WASHINGTON — The budget plan that Republicans squeezed through the House on Tuesday night was the first step in unlocking President Donald Trump’s legislative agenda.
But despite the drama surrounding the close vote, that was the easy part. Now Republican leaders must begin the process of determining which of Trump’s priorities can make it into an enormous bill that they must try to pass through Congress.
It will be an extraordinarily difficult and politically tricky balancing act that will require weighing the president’s demands for a slew of expensive proposals — such as eliminating taxes on tips and permanently extending the 2017 tax cuts — against his promises to protect programs such as Medicare and Medicaid from cuts.
While Trump has never been particularly concerned about debt or deficits, a number of the Republicans whose votes GOP leaders need to push the legislation through Congress are. And they have signaled that they will be unwilling to lend their support to any measure that balloons the debt.
What happens next?
House Republicans will turn to writing the legislation that will lay out the policy changes they want in order to reach the spending targets laid out in their blueprint. Before the House votes on that legislation, the Senate will also have to pass its own blueprint. The resulting product would be shielded from a Senate filibuster, allowing Republicans to steer around Democratic opposition and pass it on a simple majority vote.
But achieving unity between the two chambers could be an issue. Republican leaders in the House and the Senate are divided over how best to advance Trump’s agenda. House Republicans want to pass what the president has called “one big, beautiful bill,” including huge tax cuts and investments in immigration enforcement as well as spending reductions. Senate GOP leaders want to move quickly to pass legislation increasing funding for the military and border security efforts, then follow up with another expansive bill that would make the 2017 tax cuts permanent.

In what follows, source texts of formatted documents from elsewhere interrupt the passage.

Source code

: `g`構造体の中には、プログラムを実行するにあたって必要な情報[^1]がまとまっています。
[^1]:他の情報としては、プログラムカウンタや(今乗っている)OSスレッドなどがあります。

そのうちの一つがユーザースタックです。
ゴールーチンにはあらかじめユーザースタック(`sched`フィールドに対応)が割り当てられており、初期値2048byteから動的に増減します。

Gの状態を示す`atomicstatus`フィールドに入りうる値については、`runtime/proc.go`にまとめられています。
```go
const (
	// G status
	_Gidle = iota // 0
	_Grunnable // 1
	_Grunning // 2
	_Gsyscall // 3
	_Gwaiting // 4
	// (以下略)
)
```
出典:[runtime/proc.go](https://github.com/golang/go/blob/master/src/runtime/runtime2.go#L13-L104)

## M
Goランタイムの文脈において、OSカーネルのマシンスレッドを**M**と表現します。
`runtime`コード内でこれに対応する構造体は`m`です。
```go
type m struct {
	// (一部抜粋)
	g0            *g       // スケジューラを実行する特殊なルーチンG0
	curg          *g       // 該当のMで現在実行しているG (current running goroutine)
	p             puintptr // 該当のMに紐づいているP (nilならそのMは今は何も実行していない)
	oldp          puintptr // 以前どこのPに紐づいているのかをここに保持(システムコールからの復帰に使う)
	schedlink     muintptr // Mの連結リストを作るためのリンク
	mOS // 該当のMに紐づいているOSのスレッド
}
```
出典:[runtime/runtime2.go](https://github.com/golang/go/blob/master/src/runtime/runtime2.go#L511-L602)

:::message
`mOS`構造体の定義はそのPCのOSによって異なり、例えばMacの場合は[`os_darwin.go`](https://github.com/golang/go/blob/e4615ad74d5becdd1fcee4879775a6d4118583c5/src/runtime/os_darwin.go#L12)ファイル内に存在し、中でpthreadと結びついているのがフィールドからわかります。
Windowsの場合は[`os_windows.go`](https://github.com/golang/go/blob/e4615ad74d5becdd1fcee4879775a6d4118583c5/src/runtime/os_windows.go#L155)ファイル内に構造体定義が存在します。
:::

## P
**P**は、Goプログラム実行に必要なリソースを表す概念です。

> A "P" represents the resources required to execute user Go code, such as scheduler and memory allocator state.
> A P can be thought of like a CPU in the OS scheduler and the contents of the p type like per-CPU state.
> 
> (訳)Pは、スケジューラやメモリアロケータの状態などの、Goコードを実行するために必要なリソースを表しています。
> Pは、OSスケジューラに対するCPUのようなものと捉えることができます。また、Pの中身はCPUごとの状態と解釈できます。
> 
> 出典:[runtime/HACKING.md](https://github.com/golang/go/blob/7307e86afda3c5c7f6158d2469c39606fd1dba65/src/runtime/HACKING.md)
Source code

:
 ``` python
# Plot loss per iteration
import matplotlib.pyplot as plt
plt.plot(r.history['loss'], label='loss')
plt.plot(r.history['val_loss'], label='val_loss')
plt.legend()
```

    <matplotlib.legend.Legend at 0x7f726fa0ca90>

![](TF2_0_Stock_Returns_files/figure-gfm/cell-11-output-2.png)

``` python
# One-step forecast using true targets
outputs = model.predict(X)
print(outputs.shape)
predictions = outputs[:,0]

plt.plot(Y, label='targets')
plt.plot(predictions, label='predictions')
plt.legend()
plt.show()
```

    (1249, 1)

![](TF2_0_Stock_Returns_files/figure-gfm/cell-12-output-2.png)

Trump has equivocated repeatedly over which plan he prefers. After endorsing the House blueprint on social media last week, he told reporters at the White House on Tuesday that he was “looking at” both the measure the House was trying to advance and a separate plan the Senate approved last week that would carry out the border and defense parts of his domestic agenda.
“I’m looking at them both, and I’ll make decisions,” Trump said, adding that “each one of them has things that I like.”